腰と足のつながり

 練習における最近の個人的なテーマをいくつか。

1. 腰と足のつながりについて
2. 股関節について
3. タントウ
4. 意の用い方
5. 発勁

 まず、腰と足のつながりについて。

「腰がしっかりしてきましたね。では、足と腰のつながりに注意してください」

 十二月の始めに、遠藤先生からそういわれて足の運びや腰の形などについて、細かい注意を受けた。

 遠藤先生の指導法には、長期的展望に基づいた段階的な指導法が確固としてあるようだ。

 入門当初に何度も注意を受けたのは、含胸して胸の気を沈めること。含胸の注意を受けなくなるまで、一年以上かかったかもしれない。

 同時にずっと注意を受け続けたのが、腰だった。

 それは先生の個人的な経験も影響しているようで、腰を強くすることの大切さと、その方法をくどいほど叩き込んでもらったのだった。

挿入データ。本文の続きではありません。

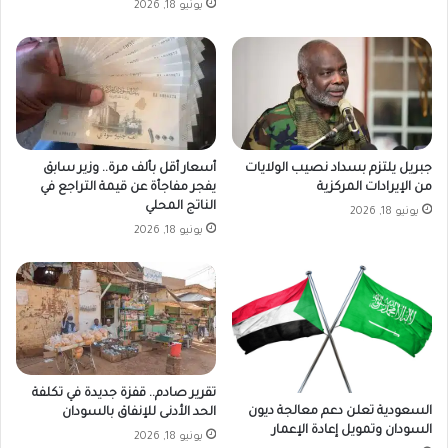
يونيو 18, 2026
جبريل يلتزم بسداد نصيب الولايات
أسعار أقل بألف مرة.. وزير سابق
من الإيرادات المركزية
يفجر مفاجأة عن قيمة التراجع في
الناتج المحلي
يونيو 18, 2026
يونيو 18, 2026
تقرير صادم.. قفزة جديدة في تكلفة
السعودية تعلن دعم معالجة ديون
الحد الأدنى للإنفاق بالسودان
السودان وتمويل إعادة الإعمار
يونيو 18, 2026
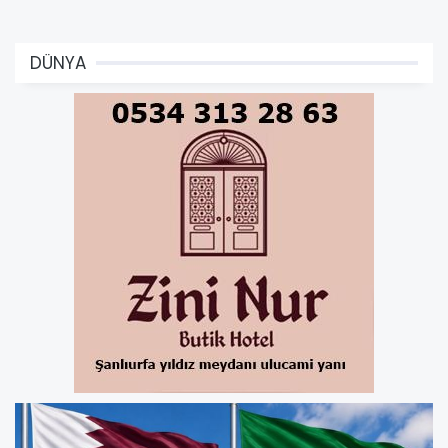
DÜNYA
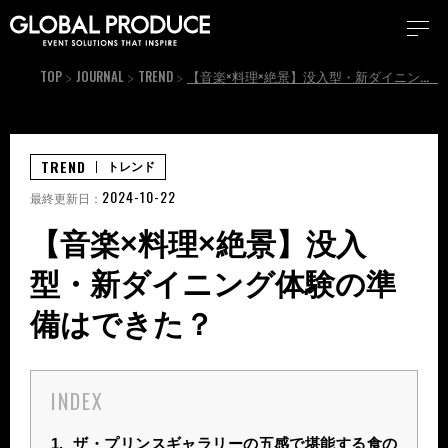
TOP
JOURNAL
TREND
【音楽×料理×絶景】没入型・新ダイニング体験の準備はできた？
TREND
トレンド
2024-10-22
最終更新日：
【音楽×料理×絶景】没入
型・新ダイニング体験の準
備はできた？
INDEX
1.
ザ・プリンスギャラリーの五感で堪能する食の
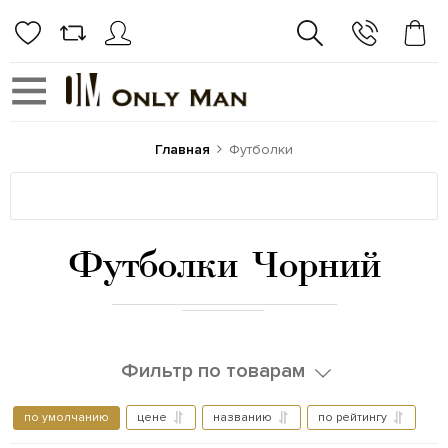
Главная
Футболки
Футболки Чорний
Фильтр по товарам
по умолчанию
цене
названию
по рейтингу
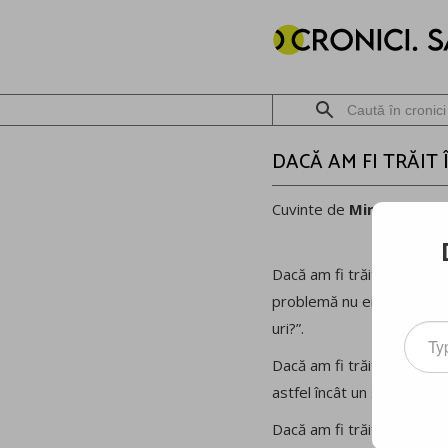
DACĂ AM FI TRĂIT
Cuvinte de
Mircea Meșt
Dacă am fi trăit în Germani
problemă nu era “de unde 
uri?”.
Type
your
Dacă am fi trăit în German
email
astfel încât un skipass te 
Dacă am fi trăit în German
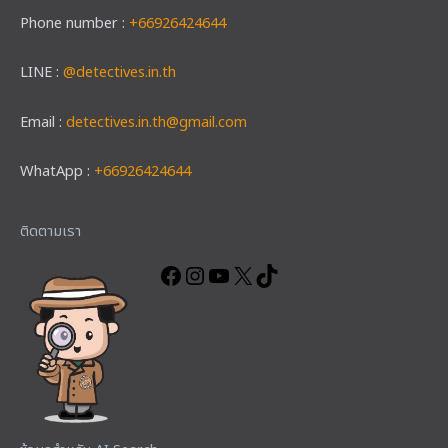
Phone number :
+66926424644
LINE :
@detectives.in.th
Email :
detectives.in.th@gmail.com
WhatApp :
+66926424644
Facebook
Instagram
YouTube
X
TikTok
ติดตามเรา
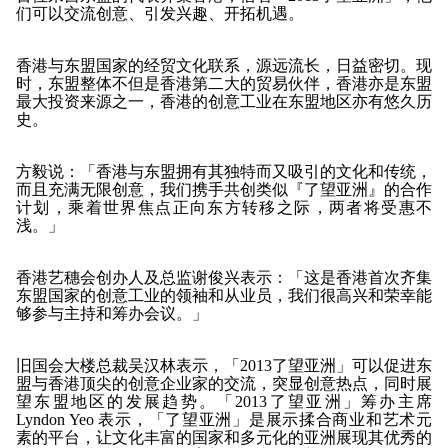
们可以交流创意、引发兴趣、开拓机遇。
香港与东盟国家的经贸文化联系，源远流长，日益密切。现
时，东盟整体不但是香港第二大的贸易伙伴，香港亦是东盟
最大投资来源之一，香港的创意工业在东盟地区亦有悠久历
史。
方毅说：「香港与东盟拥有其独特而又吸引的文化和传统，
而且充满无限创意，我们携手共创类似『了望亚洲』的合作
计划，乘着世界焦点正向东方转移之际，两者将受惠不
浅。」
香港艺穗会创办人及总监谢俊兴表示：「这是香港首次齐集
东盟国家的创意工业的领袖和从业员，我们很高兴和荣幸能
够参与主持和筹办会议。」
旧国会大楼总裁吴汉林表示，「2013了望亚洲」可以促进东
盟与香港顶尖的创意企业家的交流，突显创意热点，同时展
望东盟地区的发展趋势。「2013了望亚洲」筹办主席
Lyndon Yeo 表示，「了望亚洲」是展示揉合商业和艺术元
素的平台，让文化丰富的国家和多元化的亚洲展现其优秀的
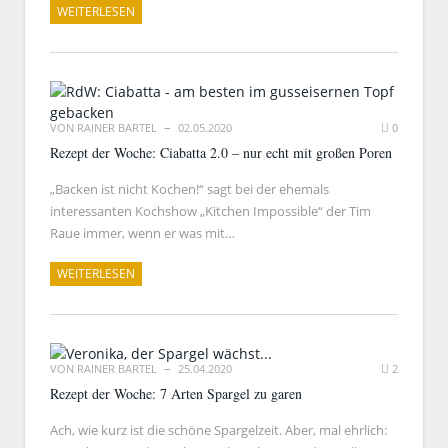
WEITERLESEN
VON
RAINER BARTEL
02.05.2020
0
Rezept der Woche: Ciabatta 2.0 – nur echt mit großen Poren
„Backen ist nicht Kochen!“ sagt bei der ehemals
interessanten Kochshow „Kitchen Impossible“ der Tim
Raue immer, wenn er was mit…
WEITERLESEN
VON
RAINER BARTEL
25.04.2020
2
Rezept der Woche: 7 Arten Spargel zu garen
Ach, wie kurz ist die schöne Spargelzeit. Aber, mal ehrlich:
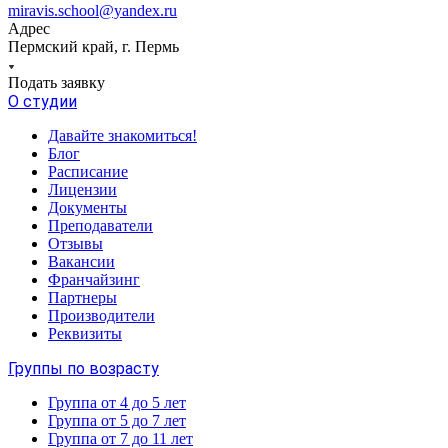
miravis.school@yandex.ru
Адрес
Пермский край, г. Пермь
Подать заявку
О студии
Давайте знакомиться!
Блог
Расписание
Лицензии
Документы
Преподаватели
Отзывы
Вакансии
Франчайзинг
Партнеры
Производители
Реквизиты
Группы по возрасту
Группа от 4 до 5 лет
Группа от 5 до 7 лет
Группа от 7 до 11 лет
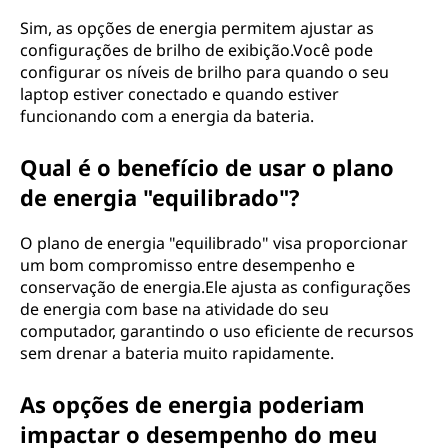
Sim, as opções de energia permitem ajustar as
configurações de brilho de exibição.Você pode
configurar os níveis de brilho para quando o seu
laptop estiver conectado e quando estiver
funcionando com a energia da bateria.
Qual é o benefício de usar o plano
de energia "equilibrado"?
O plano de energia "equilibrado" visa proporcionar
um bom compromisso entre desempenho e
conservação de energia.Ele ajusta as configurações
de energia com base na atividade do seu
computador, garantindo o uso eficiente de recursos
sem drenar a bateria muito rapidamente.
As opções de energia poderiam
impactar o desempenho do meu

 そうした腰の練り方が多少なりとも身につき、しっかりしてきたと言ってもらえるまでに入門から三年半、八卦掌を始めてから四年以上もかかった。

 腰と足のつながりは、感覚を求めて練習して、自分なりにつながった感じがする歩き方をすると、次の練習で大きく修正を受けた。

 直してもらった形で歩けばつながりを感じられるかというと、全然そんなことはない。むしろ、初心者に戻ったような頼りない感じである。

 仕方がないから自分の感覚を頼りにするのをやめ、指導された形をできるだけ忠実に守ることだけを考えて歩く。

 つながった感覚は明日わかるかもしれないし、また四年かかるのかもしれない。しかし、自分の感覚があてにならず、先生に習った形をなぞっていけばそのうちにわかってくるということを事実として知っているので、この方法を続けるわけである。

 伝統武術は外形から内勁を導く。まずは形をなぞるだけである。

 そして確かな技術を持った先生が教えるつもりなら、内勁が会得できるように少しずつ導いてもらえる。

 内勁が理解できるまでは、努力と忍耐しかない。それは三倍努力したから三分の一に縮まるかというとそういうものではなく、やはり時間をかけないとわからないことがあるのだ。走圏の場合、完全に体得するには十年かかるという。

 そんな気の長いプロジェクトに取り組んでいるわけだから、考え方も年単位であることが必要になってくる。

 言われたとおりに練習していて、腰や丹田に集中できるようになった。そしてそれを基準に力を発することができるようになってきた。

 だからこそ、いま受けている指導もわからないながらやっていこうと思えるのである。

 2.以降については、またの機会に。